CNK's Blog

Upgrading to MySQL 8

Character set considerations

We have largely been using UTF8 for our databases for some time. However, if we want to support emojis or other more exotic characters, we need to start using utf8mb4. In fact, our Rails projects are set up to require that character set.

So while we are upgrading databases versions (from the EOL MySQL 5.6 to MySQL 8), we decided to upgrade the character sets of our databases at the same time. I initially tried to configure our database with collation_server as utf8mb4_0900_ai_ci to get all the latest unicode goodness, but AWS said I couldn’t set collation_server to that value. The closest option was utf8mb4_unicode_ci so I went with that. Once I got into the database, I found the following settings:

  MySQL [mysql]> show variables like '%collation%';
  | Variable_name                 | Value              |
  | collation_connection          | utf8_general_ci    |
  | collation_database            | utf8mb4_0900_ai_ci |
  | collation_server              | utf8mb4_unicode_ci |
  | default_collation_for_utf8mb4 | utf8mb4_0900_ai_ci |
  4 rows in set (0.00 sec)

  MySQL [mysql]> show variables like '%character_set%';
  | Variable_name            | Value                                     |
  | character_set_client     | utf8                                      |
  | character_set_connection | utf8                                      |
  | character_set_database   | utf8mb4                                   |
  | character_set_filesystem | binary                                    |
  | character_set_results    | utf8                                      |
  | character_set_server     | utf8mb4                                   |
  | character_set_system     | utf8                                      |
  | character_sets_dir       | /rdsdbbin/mysql-8.0.23.R3/share/charsets/ |
  8 rows in set (0.00 sec)

So from that we see databases should automatically be created with character set utf8b4 and collation utf8mb4_0900_ai_ci because that is the default collation for the character set utf8mb4. However, I suspect I may want to set the character set (and collation) for the client and connection to utf8b4.

Changing the values in my terraform aws_db_parameter_group did not change the values in the running database.

Authentication plugin

I was expecting the password hashing mechanism for the new database to be caching_sha2_password since I had read that was the new method for MySQL8. But when I created my first user on the new database, I found they had their password stored as mysql_native_password.

  MySQL [mysql]> show variables like '%auth%';
  | Variable_name                 | Value                 |
  | default_authentication_plugin | mysql_native_password |
  1 row in set (0.00 sec)

We do still have some clients that will need to connect with mysql_native_password but I want those to be the exceptions, not the rule.

Trying to update that in place gave:

  Error: Error modifying DB Parameter Group: InvalidParameterValue: The parameter default_authentication_plugin cannot be modified.
    on line 726, in resource "aws_db_parameter_group" "mysql-sensible-defaults-8-0":
   726: resource "aws_db_parameter_group" "mysql-sensible-defaults-8-0" {

Timezone information

The Django docs about using MySQL say you need to load the timezone tables when creating a new MySQL instance.

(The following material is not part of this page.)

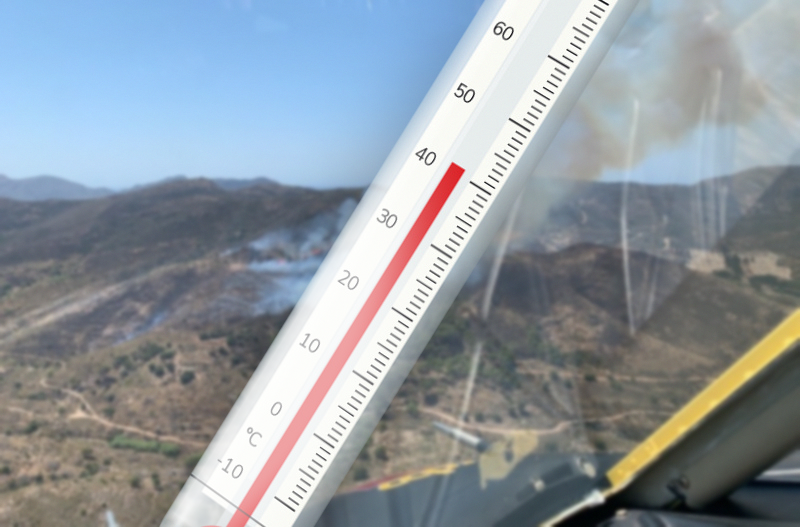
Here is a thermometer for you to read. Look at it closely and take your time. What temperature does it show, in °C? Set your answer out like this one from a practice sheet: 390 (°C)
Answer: 41 (°C)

Both the docker containers we use in dev and the AWS RDS MySQL instances take care of loading this data automatically.

Notes from MySQL 8 Docs The server character set and collation are used as default values if the database character set and collation are not specified in CREATE DATABASE statements. They have no other purpose.

The values you see for show variables like '%collation%'; will vary depending on the session details. The database you are in (e.g. one of the user schemas vs in mysql or information_schema) will affect what you see for collation_database and character_set_database. And how you connected will affect the values you see for collation_connection and character_set_connection, character_set_results, and character_set_client. It looks to me like the controlling variable there is character_set_client.